4. Thinking back over her relationship with her daughter, Liz imagines herself “bowing to Lauren, acknowledging Lauren. Had she somehow failed to do that? She couldn’t think of anything more important for a mother to do” [p. 127]. Why would nothing be more important than this kind of acknowledgment of one’s child? Why does Liz choose the word “bowing”?

5. After Lauren has returned from the hospital, Liz admits to Lauren that she and Sarabeth are “having some problems.” After that, Lauren occasionally asks her mother about her relationship with Sarabeth. Do you think Lauren is intentionally pressuring Liz to talk to her? Do you think it’s Lauren’s place to pressure her mother about Sarabeth?

6. Liz and Sarabeth have a long history together. Do you think that, without Lauren’s attempted suicide, Liz and Sarabeth would have ended up in the same place anyway?

7. Why do you think Lauren is drawn to Sarabeth? Do you think it has more to do with Sarabeth’s experience with depression and suicide, or with Sarabeth’s knowledge of art and her less-conventional life? Or something else entirely?

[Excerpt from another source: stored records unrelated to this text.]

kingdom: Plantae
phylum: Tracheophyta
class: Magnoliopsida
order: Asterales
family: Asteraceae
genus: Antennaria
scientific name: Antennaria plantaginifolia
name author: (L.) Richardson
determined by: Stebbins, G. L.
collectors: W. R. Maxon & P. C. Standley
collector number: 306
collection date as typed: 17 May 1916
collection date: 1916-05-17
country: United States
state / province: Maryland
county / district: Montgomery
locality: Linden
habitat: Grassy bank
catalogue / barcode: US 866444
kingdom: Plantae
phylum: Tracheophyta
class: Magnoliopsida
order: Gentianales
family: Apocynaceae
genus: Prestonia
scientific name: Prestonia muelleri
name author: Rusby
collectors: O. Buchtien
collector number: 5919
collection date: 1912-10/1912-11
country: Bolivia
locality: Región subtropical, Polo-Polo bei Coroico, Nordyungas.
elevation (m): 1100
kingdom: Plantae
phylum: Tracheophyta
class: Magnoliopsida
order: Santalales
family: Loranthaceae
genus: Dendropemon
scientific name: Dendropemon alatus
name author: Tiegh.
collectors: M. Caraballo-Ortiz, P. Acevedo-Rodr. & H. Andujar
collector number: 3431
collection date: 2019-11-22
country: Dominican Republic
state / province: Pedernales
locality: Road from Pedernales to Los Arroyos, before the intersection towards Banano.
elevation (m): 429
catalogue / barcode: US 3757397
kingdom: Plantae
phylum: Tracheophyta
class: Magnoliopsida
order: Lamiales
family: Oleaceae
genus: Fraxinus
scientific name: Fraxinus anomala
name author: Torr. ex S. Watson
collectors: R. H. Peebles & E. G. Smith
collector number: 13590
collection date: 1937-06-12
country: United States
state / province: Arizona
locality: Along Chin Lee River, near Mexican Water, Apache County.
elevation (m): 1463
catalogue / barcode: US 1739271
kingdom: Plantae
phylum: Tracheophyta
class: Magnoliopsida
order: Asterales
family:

8. Why doesn’t Sarabeth call Liz immediately when she learns of Lauren’s suicide attempt? Is her reaction selfish or merely self-protective?

9. Why does Liz tell Sarabeth, “I’m not your mother” [p. 226]? Is she justified in saying this? How does it affect Sarabeth, immediately and ultimately?

10. Brody describes Sarabeth as “five feet of chaos” [p. 278]. In what ways is this statement true of Sarabeth?

11. What is the effect of tragedy—the suicide of Sarabeth’s mother and Lauren’s attempted suicide—occurring in such seemingly ordinary, and in Lauren’s case loving, families?

12. Near the end of the novel, after Joe has won at poker, he thinks: “The cards didn’t really matter. What mattered was how you played. What mattered was your face” [p. 314]. In what ways might this apply to the lives of the characters in the novel?

13. How are Liz and Brody able to repair their marriage? Why does Lauren’s attempted suicide create such anger and distance between them?

14. What do you think about the hostility between Sarabeth and Brody? Do you think they would have gotten along better if not for their relationships with Liz?

15. How are Liz and Sarabeth able to restore their friendship? Why is the gift of the bench so important?

16. What is the turning point in Lauren’s recovery? What is it that really begins to restore her optimism and interest in life?

17. Songs Without Words, though much of it is concerned with suffering, depression and suicide, ends happily, with the restoration of Liz and Sarabeth’s friendship and Lauren choosing to embrace rather than hide from life. Why does this ending feel right? How does Packer keep the novel from achieving too easy a closure?

18. What does Songs Without Words reveal about both the strength and fragility of human relationships?